I was having coffee with a friend the other day and said I had to go because I had patients to see. “Oh,” she said, wincing. “I’d forgotten you do that.” This was odd in itself, because for years I must have been avoiding talking to her about psychoanalytic theory for fear of offending her (it’s normally very difficult to get me off the subject) or, rather, for fear of her offending me. Then I saw her face light up as a “joke” leapt into her mind. “Amazing that you can dole out advice when you can’t sort your own life out!” She laughed, relieved to have wrapped the subject up so satisfactorily. I tore the edges off a packet of sugar and wondered whether or not to bother.
A textbook error, but I bothered. “Um, it’s not about advising anyone. Friends can easily do that. It’s about thinking together to understand someone. For example, if you repeat patterns over and over again and don’t know why. Like people who say they’re always attracted to bastards? And then we try to look at the unconscious meaning…” I trailed off. “Hey,” she said, raising her hands in surrender as if I’d been explaining that selling guns to children was a decent living. “I respect people’s work. If someone pays you to do that, good for you.”

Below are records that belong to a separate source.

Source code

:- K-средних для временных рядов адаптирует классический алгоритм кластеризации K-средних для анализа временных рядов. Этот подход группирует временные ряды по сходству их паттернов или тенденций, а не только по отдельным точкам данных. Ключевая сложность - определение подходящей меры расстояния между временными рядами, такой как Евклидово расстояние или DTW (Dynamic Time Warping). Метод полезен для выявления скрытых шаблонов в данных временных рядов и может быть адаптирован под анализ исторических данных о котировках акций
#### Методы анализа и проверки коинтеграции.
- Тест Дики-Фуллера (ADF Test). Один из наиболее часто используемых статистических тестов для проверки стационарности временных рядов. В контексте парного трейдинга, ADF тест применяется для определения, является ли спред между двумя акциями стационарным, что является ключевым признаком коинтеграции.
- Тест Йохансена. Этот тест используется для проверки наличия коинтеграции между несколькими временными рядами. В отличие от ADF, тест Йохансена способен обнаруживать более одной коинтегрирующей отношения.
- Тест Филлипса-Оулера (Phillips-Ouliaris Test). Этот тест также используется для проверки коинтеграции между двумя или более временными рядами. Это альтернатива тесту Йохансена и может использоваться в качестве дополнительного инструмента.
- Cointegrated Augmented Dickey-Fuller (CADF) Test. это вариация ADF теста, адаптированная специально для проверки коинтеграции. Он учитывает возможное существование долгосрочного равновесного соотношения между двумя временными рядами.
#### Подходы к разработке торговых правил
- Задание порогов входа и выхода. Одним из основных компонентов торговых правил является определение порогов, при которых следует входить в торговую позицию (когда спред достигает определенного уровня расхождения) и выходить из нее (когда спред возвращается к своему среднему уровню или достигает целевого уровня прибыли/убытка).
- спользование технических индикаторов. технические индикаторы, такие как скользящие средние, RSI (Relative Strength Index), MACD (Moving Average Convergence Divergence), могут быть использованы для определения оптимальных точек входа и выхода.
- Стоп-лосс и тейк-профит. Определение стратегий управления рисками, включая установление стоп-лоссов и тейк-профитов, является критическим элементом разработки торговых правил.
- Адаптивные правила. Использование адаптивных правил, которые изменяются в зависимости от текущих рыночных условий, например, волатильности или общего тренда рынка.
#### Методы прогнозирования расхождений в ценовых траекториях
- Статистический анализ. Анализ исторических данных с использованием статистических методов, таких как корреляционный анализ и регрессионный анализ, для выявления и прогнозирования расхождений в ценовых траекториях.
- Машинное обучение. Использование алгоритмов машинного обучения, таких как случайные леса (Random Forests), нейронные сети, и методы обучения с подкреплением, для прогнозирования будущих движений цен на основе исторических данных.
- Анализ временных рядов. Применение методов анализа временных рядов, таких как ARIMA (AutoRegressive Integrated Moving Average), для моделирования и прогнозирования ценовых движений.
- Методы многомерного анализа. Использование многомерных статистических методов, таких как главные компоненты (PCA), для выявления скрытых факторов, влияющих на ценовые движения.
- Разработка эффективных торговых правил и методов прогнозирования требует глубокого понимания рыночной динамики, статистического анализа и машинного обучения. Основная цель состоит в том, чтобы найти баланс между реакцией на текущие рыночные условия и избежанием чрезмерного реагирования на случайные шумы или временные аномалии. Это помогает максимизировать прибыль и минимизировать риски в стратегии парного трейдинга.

It was a startling reaction. Simply: “I’m not interested in this.” People quite often say: “I don’t believe in Sigmund Freud.” I usually reply: “He existed, I assure you. There’s even video evidence.” But those people want to have a discussion. They’ve read some Freud (or not) and have decided he was a misogynistic cocaine addict who set up a personality cult. I enjoy this argument and it is, at any rate, an engagement with the material and with me. Lots of people view Freudian theory as a belief system (it isn’t—it’s more a way of describing the unconscious mind, as gravitational theory is a way of describing why things fall to the ground) and lots of people hate either Freud’s seduction theory (the idea that his female patients were victims of incest) or his abandonment of same (leading to his ideas on the Oedipus Complex). His ideas of penis envy in girls and female sexuality in general are still passionately argued about and that’s great fun (I tend, slightly controversially, to agree with Freud).
But to bat it all away as rubbish from the standpoint of complete ignorance strikes me as fearful. My friend is, I think, very frightened of ideas that might undermine her belief system, that might accuse her of being a bad mother, accuse her mother of being a bad mother or other unthinkable thoughts. If I had spent the past decade becoming a yoga instructor or an aromatherapist I’m sure she’d be fascinated and want to try it. These are soothing and non-threatening ideas.
And she’s right in a way. Psychoanalytic ideas are extremely challening to our own propaganda about ourselves and our families. It’s really hard to accept our own hatred (perhaps Kleinian theory more than Freudian), our unconscious murderous and/or sexual desires, our rage, our shame, our reluctant gratitude. Really looking in the mirror is excruciating and, for some, just too scary. But, in the end, I think we’re much more likely to accept and forgive ourselves and others as mothers, fathers and people post-therapy than we are pre-therapy. Far from being self-indulgent, therapy is the way out of self-indulgence.
Well, that’s what I should have said. Instead, I tore up another packet of sugar.